Rudi merasa bersalah karena seharusnya yang dibawa oleh Rani untuk dijadikan budaknya di alam ini hanyalah dia seorang. Sebagai permintaan maaf, Rudi yang masih mempertahankan kesadarannya menunjukkan cara keluar dari tempat terkutuk itu. Kembali ke tempat mereka terbangun dan diam adalah cara agar mereka dapat keluar. Mereka bertiga mengucapkan selamat tinggal pada Rudi dengan linangan air mata karena mereka sadar Rudi akan terjebak selamanya di tempat mengerikan ini. Selamat tinggal Rudi.
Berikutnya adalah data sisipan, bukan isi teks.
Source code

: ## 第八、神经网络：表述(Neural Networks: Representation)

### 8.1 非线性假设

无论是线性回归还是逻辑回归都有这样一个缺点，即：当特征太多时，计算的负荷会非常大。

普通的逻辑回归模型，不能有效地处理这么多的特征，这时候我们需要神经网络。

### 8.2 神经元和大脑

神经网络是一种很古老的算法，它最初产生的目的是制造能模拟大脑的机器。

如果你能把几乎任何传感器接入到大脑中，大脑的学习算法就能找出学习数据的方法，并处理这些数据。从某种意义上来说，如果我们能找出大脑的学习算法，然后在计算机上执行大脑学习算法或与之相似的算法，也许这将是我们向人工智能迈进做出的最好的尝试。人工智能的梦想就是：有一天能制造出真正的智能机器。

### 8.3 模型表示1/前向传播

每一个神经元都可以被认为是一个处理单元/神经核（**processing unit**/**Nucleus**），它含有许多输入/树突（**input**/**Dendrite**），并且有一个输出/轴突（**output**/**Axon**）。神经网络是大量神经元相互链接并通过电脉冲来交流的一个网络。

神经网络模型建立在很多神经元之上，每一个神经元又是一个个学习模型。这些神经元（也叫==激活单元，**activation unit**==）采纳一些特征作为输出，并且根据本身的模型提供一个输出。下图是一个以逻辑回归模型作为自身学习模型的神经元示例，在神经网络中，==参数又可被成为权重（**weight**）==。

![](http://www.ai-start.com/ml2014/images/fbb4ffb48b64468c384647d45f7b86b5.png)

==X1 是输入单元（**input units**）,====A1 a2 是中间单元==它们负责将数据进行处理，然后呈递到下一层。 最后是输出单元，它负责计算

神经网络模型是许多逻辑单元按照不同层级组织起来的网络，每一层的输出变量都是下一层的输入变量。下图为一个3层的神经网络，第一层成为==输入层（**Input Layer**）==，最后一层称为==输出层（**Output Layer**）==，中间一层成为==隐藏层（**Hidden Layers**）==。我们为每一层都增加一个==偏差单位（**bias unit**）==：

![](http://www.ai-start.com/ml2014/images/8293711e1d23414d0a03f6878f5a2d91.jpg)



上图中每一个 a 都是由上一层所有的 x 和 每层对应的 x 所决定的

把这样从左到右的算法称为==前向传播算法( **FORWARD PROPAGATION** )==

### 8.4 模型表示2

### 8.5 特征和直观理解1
Mereka bertiga segera pergi menuju lokasi mereka terbangun tadi dan alangkah kagetnya setelah menengok kebelakang, terlihat Rudi kembali menjadi zombie dan sudah tidak memiliki kesadaran lagi.
Lari, mereka berlarian menghindari kejaran zombie zombie lain yang juga mengikuti mereka yang jumlahnya semakin banyak ketika  sudah mendekati tempat mereka bangun. Pemuda tadi akhirnya dengan dramatisnya berhenti berlari dan meminta kedua temannya, Ana dan Maya untuk melanjutkan perjalanan mereka dan mengorbankan dirinya untuk menahan zombie zombie tersebut.